Hacker News new | ask | show | jobs
by freeflight 2997 days ago
> Opinions vary for those who were exposed to privileged side only.

That's completely opposite to my experience in the GDR. Neither my aunt nor my grandparents had to wait "decades" to move into their Plattenbau apartments and I can assure you neither of them had been on the "privileged side", their Stasi files make that pretty clear.

For my grandparents it was a giant step up in terms of living conditions, previously they lived in an old house that didn't even have running water in the toilets.

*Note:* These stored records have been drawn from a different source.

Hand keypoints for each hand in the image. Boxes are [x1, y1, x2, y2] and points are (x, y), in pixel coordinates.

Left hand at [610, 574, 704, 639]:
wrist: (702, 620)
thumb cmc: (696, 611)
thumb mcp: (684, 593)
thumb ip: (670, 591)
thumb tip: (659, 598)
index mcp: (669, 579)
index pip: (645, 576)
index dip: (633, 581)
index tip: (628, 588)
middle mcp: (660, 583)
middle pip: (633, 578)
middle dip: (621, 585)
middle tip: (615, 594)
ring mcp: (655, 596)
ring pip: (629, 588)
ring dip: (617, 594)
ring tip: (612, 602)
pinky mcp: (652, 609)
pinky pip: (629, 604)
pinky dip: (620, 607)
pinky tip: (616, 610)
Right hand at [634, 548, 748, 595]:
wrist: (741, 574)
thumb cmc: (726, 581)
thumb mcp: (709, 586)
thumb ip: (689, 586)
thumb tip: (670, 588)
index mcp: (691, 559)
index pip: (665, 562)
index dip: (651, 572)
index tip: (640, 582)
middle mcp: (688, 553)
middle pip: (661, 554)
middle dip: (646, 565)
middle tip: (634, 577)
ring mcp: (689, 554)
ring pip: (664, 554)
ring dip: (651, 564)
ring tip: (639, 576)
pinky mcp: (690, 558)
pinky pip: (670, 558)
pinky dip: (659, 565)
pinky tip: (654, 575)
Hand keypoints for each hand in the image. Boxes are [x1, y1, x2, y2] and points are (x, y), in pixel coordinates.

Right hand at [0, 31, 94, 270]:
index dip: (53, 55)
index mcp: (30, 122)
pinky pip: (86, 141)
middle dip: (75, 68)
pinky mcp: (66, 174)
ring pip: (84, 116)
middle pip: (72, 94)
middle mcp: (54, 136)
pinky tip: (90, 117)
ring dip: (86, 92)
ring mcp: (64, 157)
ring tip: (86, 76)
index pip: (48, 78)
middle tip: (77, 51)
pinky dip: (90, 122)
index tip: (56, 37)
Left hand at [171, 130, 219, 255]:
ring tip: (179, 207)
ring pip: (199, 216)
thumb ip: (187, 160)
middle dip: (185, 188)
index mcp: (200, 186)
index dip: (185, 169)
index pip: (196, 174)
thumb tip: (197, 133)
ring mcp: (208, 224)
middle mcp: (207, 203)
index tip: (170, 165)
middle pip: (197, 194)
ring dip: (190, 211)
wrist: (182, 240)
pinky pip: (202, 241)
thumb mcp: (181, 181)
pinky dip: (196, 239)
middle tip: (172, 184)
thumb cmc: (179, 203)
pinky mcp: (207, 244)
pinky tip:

In contrast to that, the Plattenbau apartments had very modern design and interiors, they are still living there happily to this day.

1 comments

The starting comment in the thread explicitly mentions "Soviet". I cannot say much about GDR, but as for USSR, Mantas is right. Soviets controlled 100% of employment options, and restricted movements of citizens - and that was their approach to urban planning. Which in the end didn't work well anyway, as my parents waited for an apartment for more then 20 years, and finally USSR collapsed before it happened :-) By the way, I guess GDR was not that different in the idea, it's just that lesser territory, and population made the approach less catastrophic.
Imho the GDR was just another extension of the Soviet Union, sovereign in theory only. Otherwise the "Iron Curtain" wouldn't have gone up where it did, splitting Germany in half.

Of course, the GDR also saw its fair share of cronyism with all of its injustices, like they exist everywhere, but the Plattenbauten are still held in high regard by many East-Germans.

Maybe the Soviet approach wasn't actually that catastrophic it just didn't scale that well when applied to the more populated and bigger eastern bloc states compared to the GDR? GDR wasn't that big, so not that much need to force people to move around.

To give you some idea, GDR was seen as almost totally west from USSR. Anything "made in GDR" was immediately seen as super high quality. Getting visa to visit GDR was next-to-west hard.

USSR had much worse conditions as a starting point. On top of that, it was an empire that had assimilation as one of it's goals as well as military targets to meet. Thus playing field for citizens was far from level. For example, even whole "strategic" cities were much nicer to live in that a regular cities. Better food, more exotic food options, better housing, more entertainment... You name it.

The whole approach of state-owned housing is not catastrophic. If you can build reasonably fast. USSR couldn't. After all, catastrophic productivity is what brought the red empire to it's knees. Why it was so bad is another topic though.